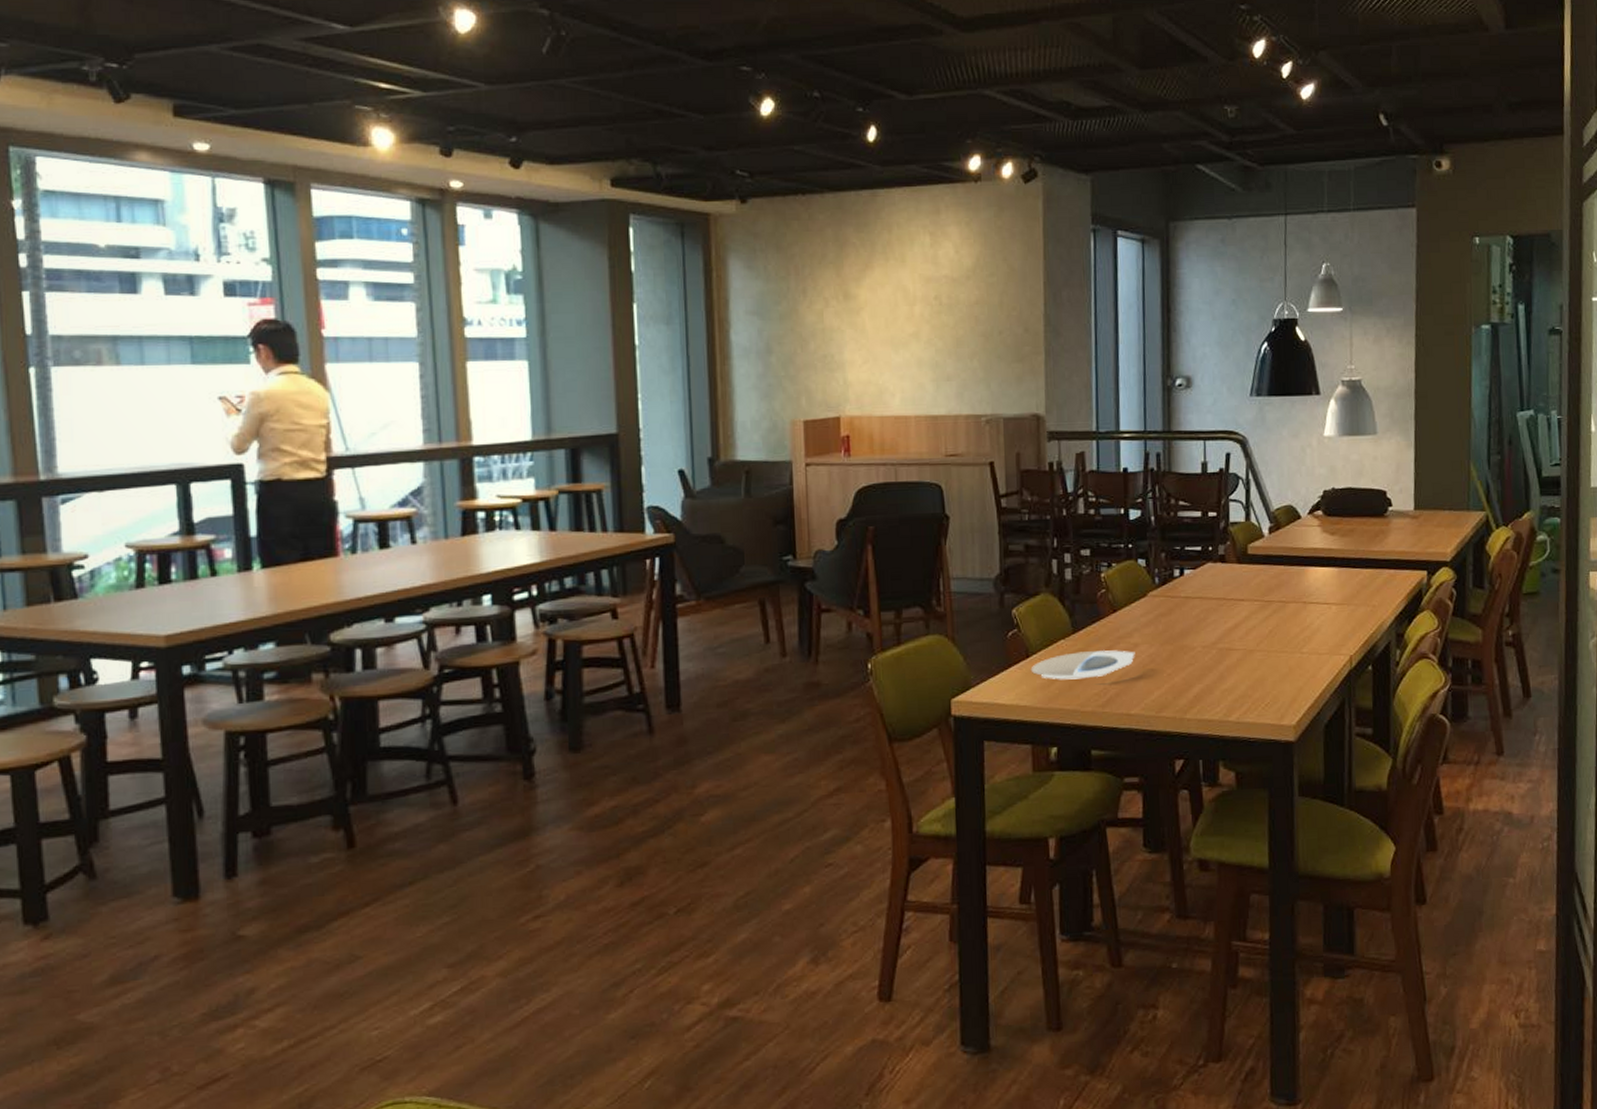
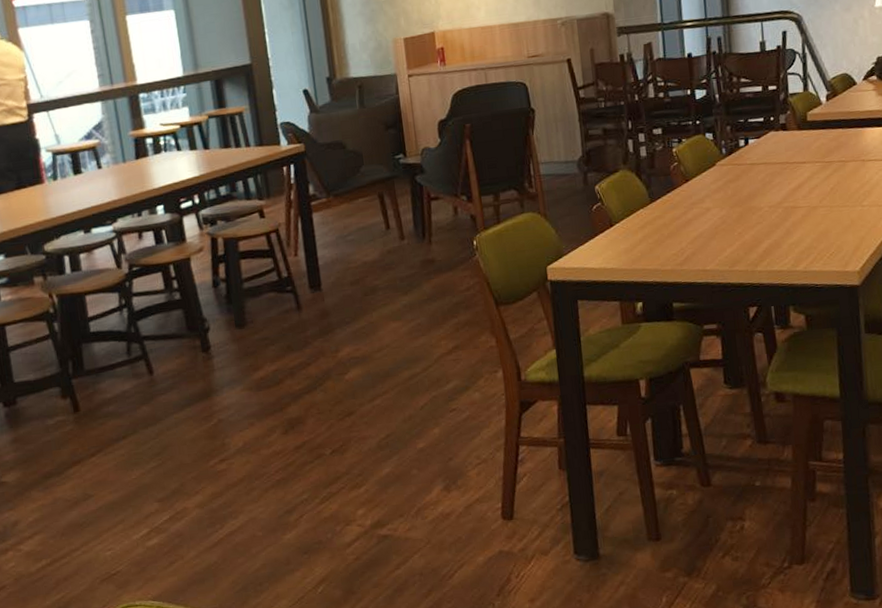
plate: present [1030,650,1135,680] -> none [615,215,708,244]

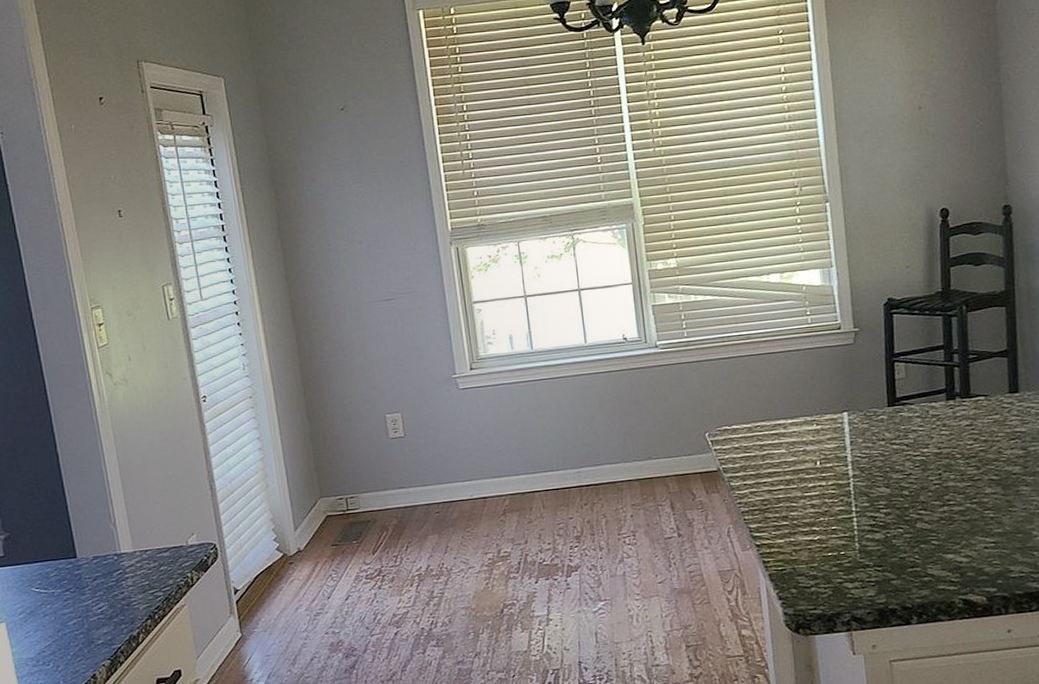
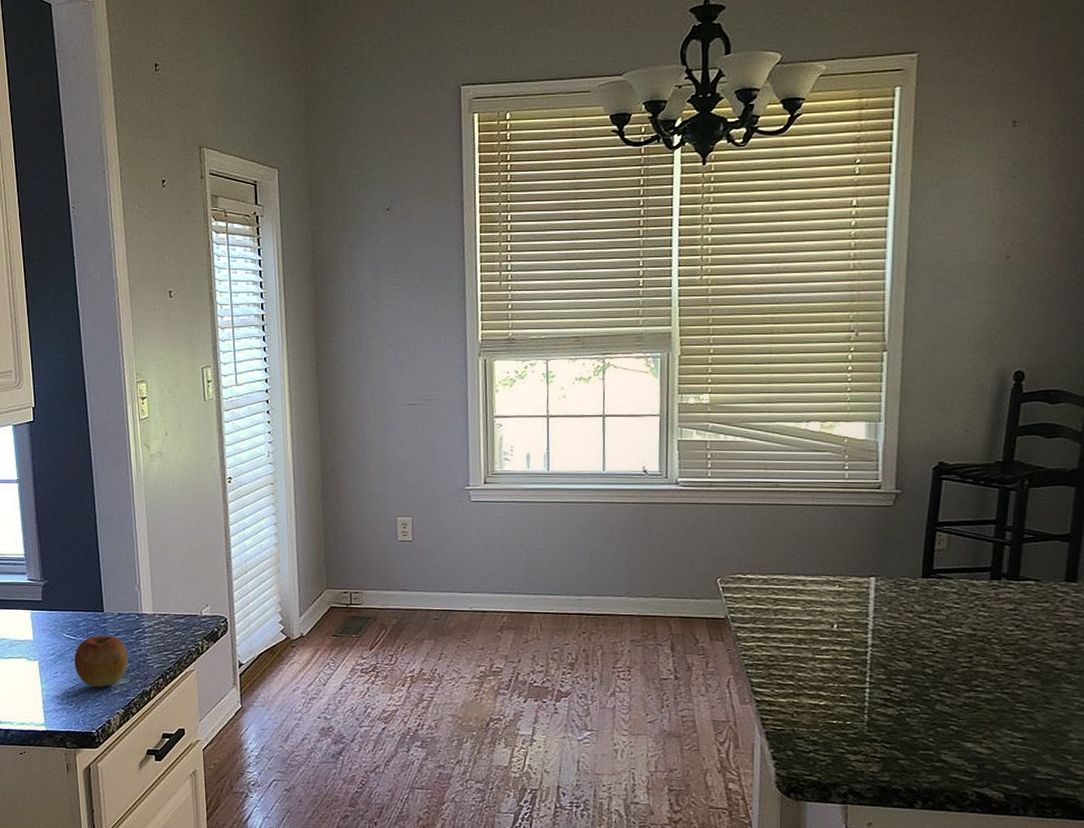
apple: none [47,582,109,642] -> present [75,635,127,688]

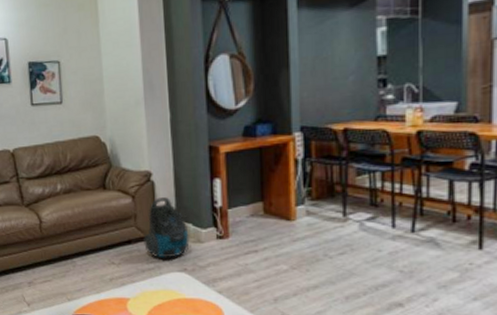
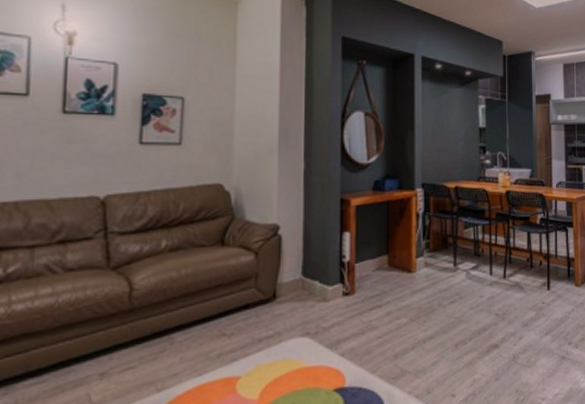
vacuum cleaner: present [144,197,190,258] -> none [264,253,315,323]

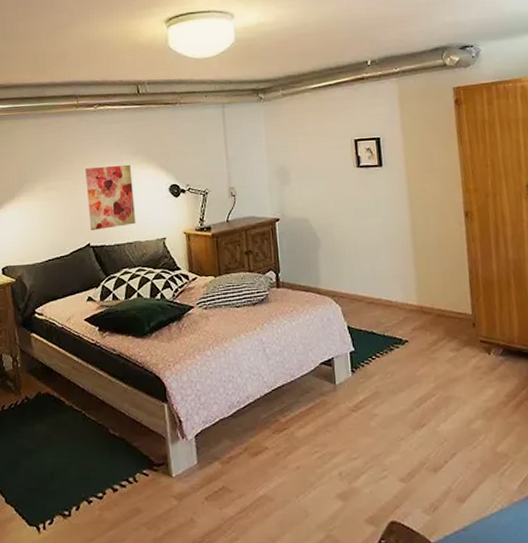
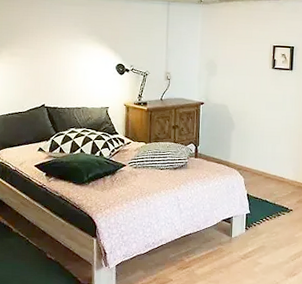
wall art: present [86,164,136,230] -> none [46,41,86,94]

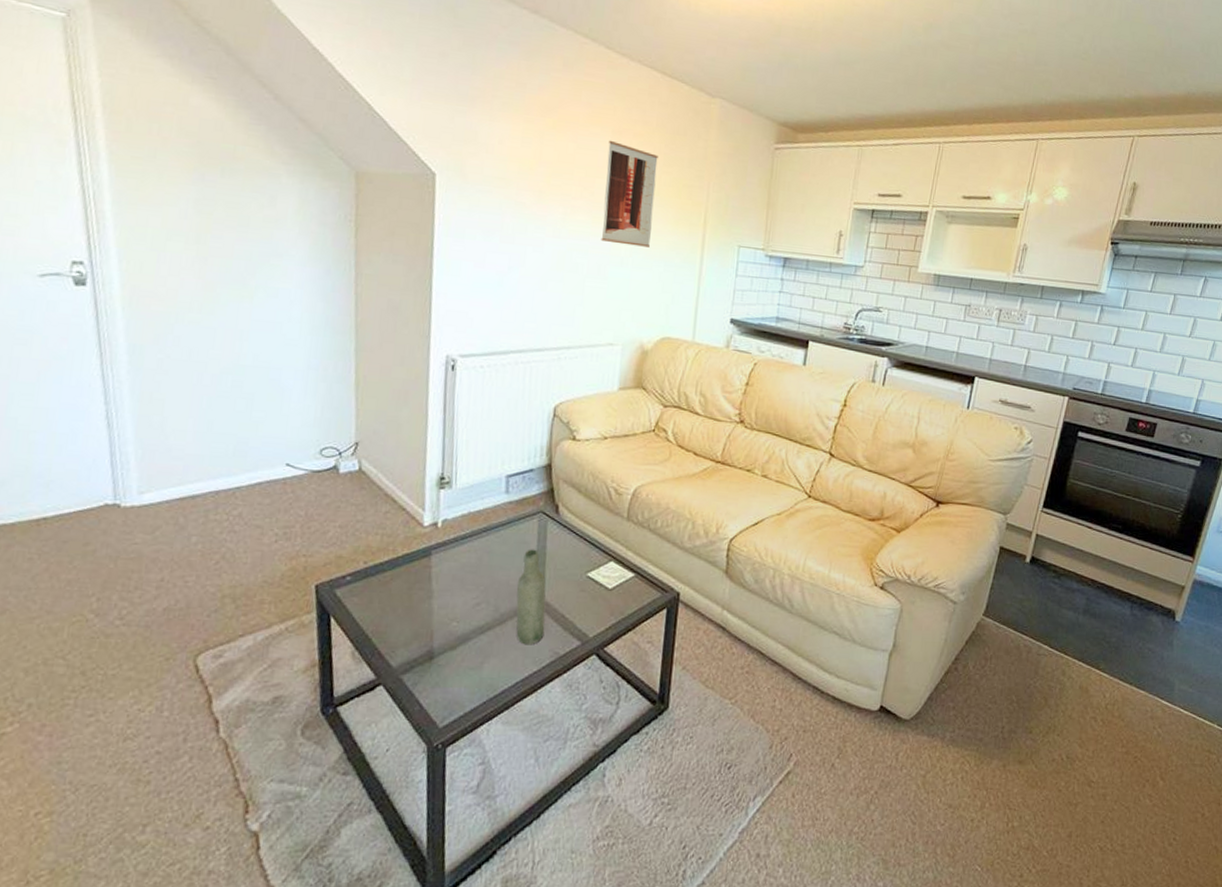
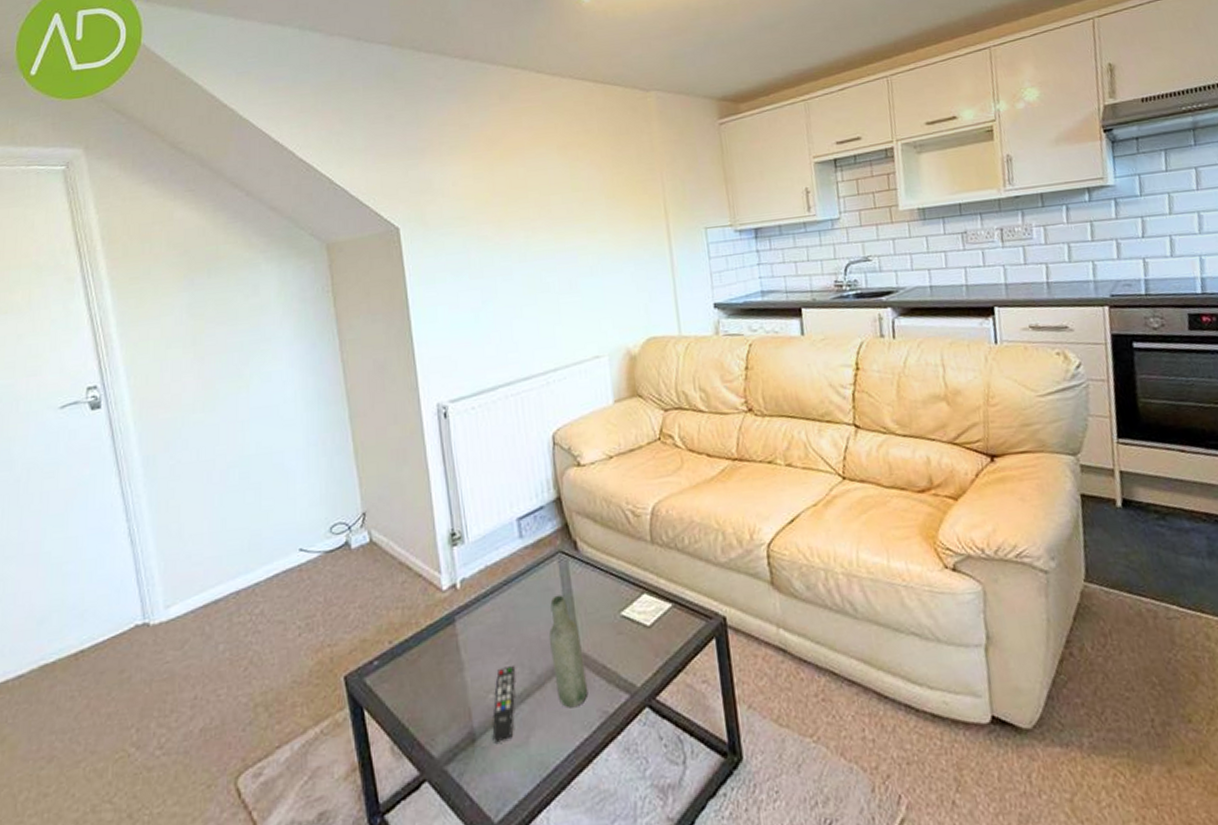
remote control: none [449,601,480,663] -> present [492,666,515,743]
wall art: present [601,140,658,247] -> none [556,156,616,255]

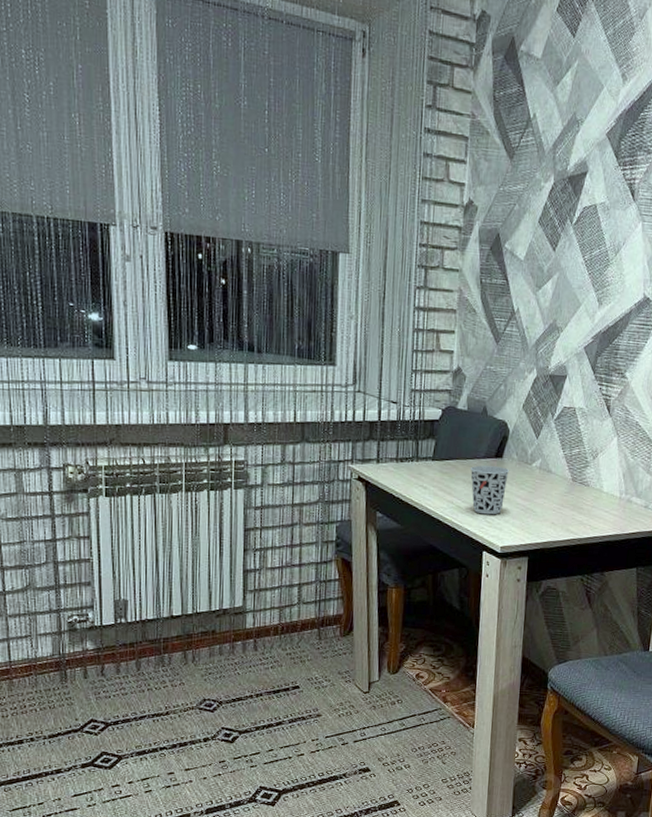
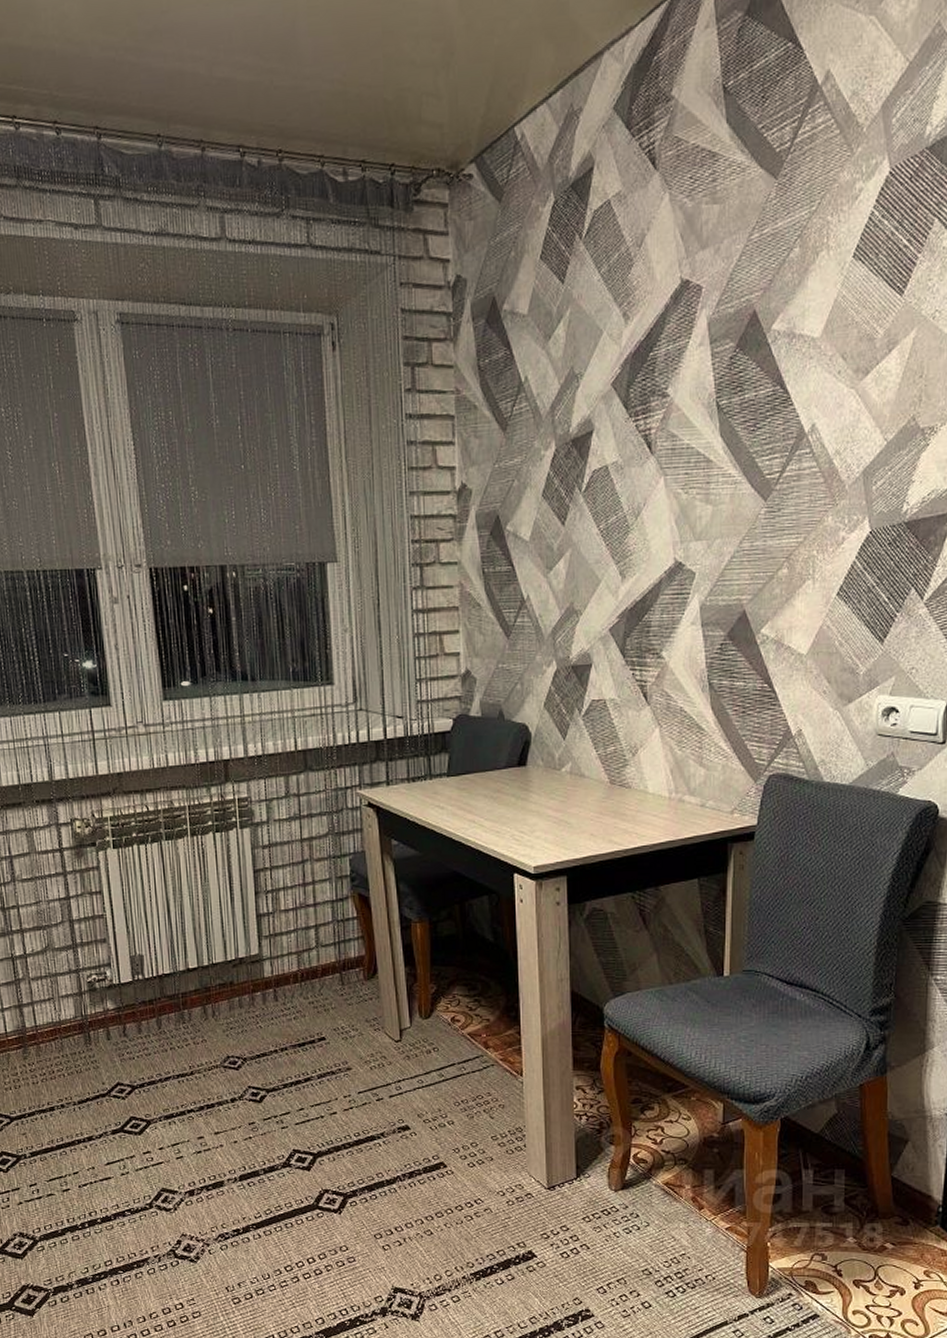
cup: present [470,465,509,515] -> none [490,776,535,832]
::::::::
◆ Instruction ◆
Give back every line of the listing where the word "wall" shows up.

◆ Solution to this problem ◆
wall art: present [86,164,136,230] -> none [46,41,86,94]
wall art: present [601,140,658,247] -> none [556,156,616,255]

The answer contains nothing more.